Personal information
- Full name: Robert Wilson
- Born: 8 April 1916 Edinburgh, Midlothian, Scotland
- Died: 10 November 2004 (aged 88) Perth, Perthshire, Scotland
- Batting: Right-handed
- Bowling: Right-arm fast-medium

Domestic team information
- 1952: Scotland

Career statistics
| Competition | First-class |
| Matches | 3 |
| Runs scored | 5 |
| Batting average | 5.00 |
| 100s/50s | –/– |
| Top score | 4 |
| Balls bowled | 420 |
| Wickets | 8 |
| Bowling average | 20.87 |
| 5 wickets in innings | – |
| 10 wickets in match | – |
| Best bowling | 2/16 |
| Catches/stumpings | 1/– |
- Source: Cricinfo, 4 July 2022

= Robert Wilson (cricketer, born 1916) =

Scottish cricketer

Robert Wilson (8 April 1916 — 10 November 2004) was a Scottish first-class cricketer.

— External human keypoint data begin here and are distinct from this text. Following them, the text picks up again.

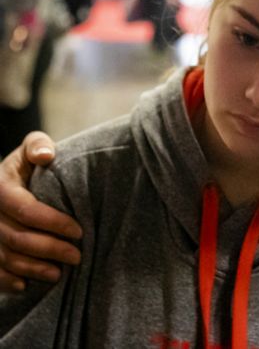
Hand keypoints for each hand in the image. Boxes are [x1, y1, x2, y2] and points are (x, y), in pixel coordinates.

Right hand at [0, 132, 81, 291]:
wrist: (10, 180)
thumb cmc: (28, 164)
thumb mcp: (31, 147)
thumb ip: (37, 145)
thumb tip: (46, 155)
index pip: (25, 209)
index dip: (53, 222)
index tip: (78, 231)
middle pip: (16, 238)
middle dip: (49, 249)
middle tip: (77, 256)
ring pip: (5, 258)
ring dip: (32, 269)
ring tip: (59, 273)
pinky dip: (8, 281)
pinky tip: (27, 285)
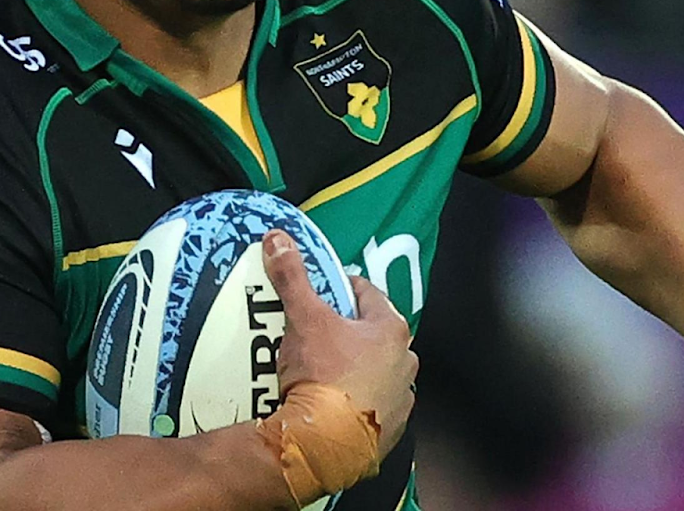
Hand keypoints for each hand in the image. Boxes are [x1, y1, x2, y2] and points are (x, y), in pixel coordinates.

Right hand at [261, 229, 417, 461]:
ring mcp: (401, 398)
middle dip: (347, 332)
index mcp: (391, 329)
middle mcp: (404, 361)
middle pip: (372, 335)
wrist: (324, 444)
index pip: (367, 294)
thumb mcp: (303, 319)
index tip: (322, 290)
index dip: (342, 288)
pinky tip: (331, 405)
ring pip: (376, 371)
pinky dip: (355, 402)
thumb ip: (292, 277)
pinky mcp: (390, 430)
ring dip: (355, 368)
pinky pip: (372, 406)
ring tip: (321, 371)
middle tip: (316, 333)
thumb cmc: (323, 375)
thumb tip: (278, 239)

Wilson was born at Edinburgh in April 1916 and was educated at the North District School. A club cricketer for Perthshire Cricket Club, Wilson made his debut for Scotland in first-class cricket against Yorkshire at Glasgow in 1952. He made a further two first-class appearances for Scotland in that year, against Ireland at Paisley and Worcestershire at Worcester on Scotland's tour of England. Playing as a right-arm fast-medium bowler, he took 8 wickets at an average of 20.87, with best figures of 2 for 16. As a lower order batsman, he scored 5 runs. By profession, he was a sports shop manager. Wilson died at Perth in November 2004.